What can really sour a patient/doctor relationship, he suspects, isn’t so much the abstract questions of autonomy versus authority; it’s when doctors fail to understand they’re treating human beings, not just repairing plumbing problems.

The second and third generations of the Ricotta doctors don’t second-guess their decision to become specialists, to practice in high-tech hospitals. In 2010, those settings let them help patients in ways that would have been unimaginable in a home office in Buffalo circa 1950. But the vivid memories all three carry of the first Dr. Ricotta—sometimes seeing a sick patient in his home office late at night—have helped his descendants remember that a patient is more than the sum of his or her body parts.

The three Dr. Ricottas—father, son, and daughter—know that big changes in medicine are on the way. Either we’ll find methods of delivering high-quality care more efficiently or even more cracks will appear in the system.

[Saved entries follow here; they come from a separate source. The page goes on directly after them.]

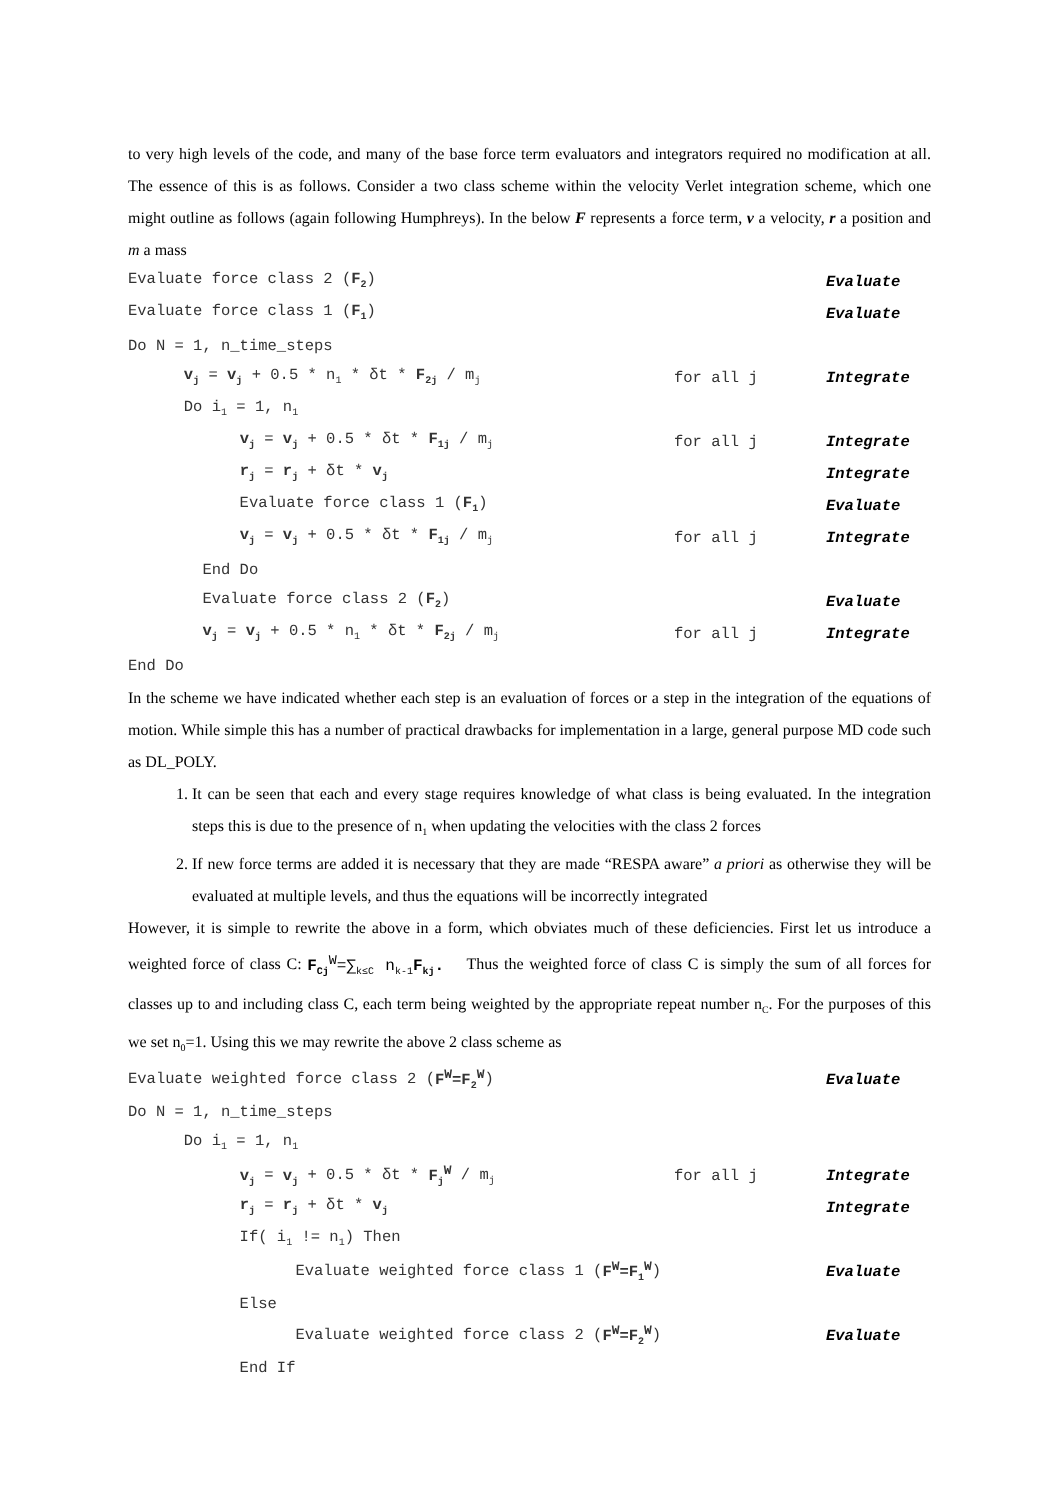to very high levels of the code, and many of the base force term evaluators and integrators required no modification at all. The essence of this is as follows. Consider a two class scheme within the velocity Verlet integration scheme, which one might outline as follows (again following Humphreys). In the below F represents a force term, v a velocity, r a position and m a mass
Evaluate force class 2 (F<sub>2</sub>) Evaluate
Evaluate force class 1 (F<sub>1</sub>) Evaluate
Do N = 1, n_time_steps
v<sub>j</sub> = v<sub>j</sub> + 0.5 * n<sub>1</sub> * δt * F<sub>2j</sub> / m<sub>j</sub> for all j Integrate
Do i<sub>1</sub> = 1, n<sub>1</sub>
v<sub>j</sub> = v<sub>j</sub> + 0.5 * δt * F<sub>1j</sub> / m<sub>j</sub> for all j Integrate
r<sub>j</sub> = r<sub>j</sub> + δt * v<sub>j</sub> Integrate
Evaluate force class 1 (F<sub>1</sub>) Evaluate
v<sub>j</sub> = v<sub>j</sub> + 0.5 * δt * F<sub>1j</sub> / m<sub>j</sub> for all j Integrate
End Do
Evaluate force class 2 (F<sub>2</sub>) Evaluate
v<sub>j</sub> = v<sub>j</sub> + 0.5 * n<sub>1</sub> * δt * F<sub>2j</sub> / m<sub>j</sub> for all j Integrate
End Do
In the scheme we have indicated whether each step is an evaluation of forces or a step in the integration of the equations of motion. While simple this has a number of practical drawbacks for implementation in a large, general purpose MD code such as DL_POLY.
1. It can be seen that each and every stage requires knowledge of what class is being evaluated. In the integration steps this is due to the presence of n<sub>1</sub> when updating the velocities with the class 2 forces
2. If new force terms are added it is necessary that they are made “RESPA aware” a priori as otherwise they will be evaluated at multiple levels, and thus the equations will be incorrectly integrated
However, it is simple to rewrite the above in a form, which obviates much of these deficiencies. First let us introduce a weighted force of class C: F<sub>Cj</sub><sup>W</sup>=∑<sub>k≤C</sub> n<sub>k-1</sub>F<sub>kj</sub>. Thus the weighted force of class C is simply the sum of all forces for classes up to and including class C, each term being weighted by the appropriate repeat number n<sub>C</sub>. For the purposes of this we set n<sub>0</sub>=1. Using this we may rewrite the above 2 class scheme as
Evaluate weighted force class 2 (F<sup>W</sup>=F<sub>2</sub><sup>W</sup>) Evaluate
Do N = 1, n_time_steps
Do i<sub>1</sub> = 1, n<sub>1</sub>
v<sub>j</sub> = v<sub>j</sub> + 0.5 * δt * F<sub>j</sub><sup>W</sup> / m<sub>j</sub> for all j Integrate
r<sub>j</sub> = r<sub>j</sub> + δt * v<sub>j</sub> Integrate
If( i<sub>1</sub> != n<sub>1</sub>) Then
Evaluate weighted force class 1 (F<sup>W</sup>=F<sub>1</sub><sup>W</sup>) Evaluate
Else
Evaluate weighted force class 2 (F<sup>W</sup>=F<sub>2</sub><sup>W</sup>) Evaluate
End If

All three are a bit ambivalent about health-care reform. They welcome expansion of coverage; none is comfortable with the millions of uninsured who are at risk for getting care that’s too little, too late, and too expensive. The Ricottas welcome the push for computerized health records—although the thirtysomethings are more comfortable than their dad—knowing that it may address some of the challenges of duplication and coordination of care. But they aren’t really sure what this new health-care world will be like, what “delivery-system reform” or “medical homes” or “accountable care organizations” will look like for their patients and themselves. And for the next generation of doctors.

In Rochester, Minnesota, Joseph’s five-year-old son is already practicing carrying dad’s black bag. “I’m going to be a surgeon,” the little boy says. “On aortas.”

“That’s his grandfather putting the idea into his head,” Joseph says with a laugh. “Not me. But I’ve taken him on rounds. Maybe he’ll be the fourth generation.”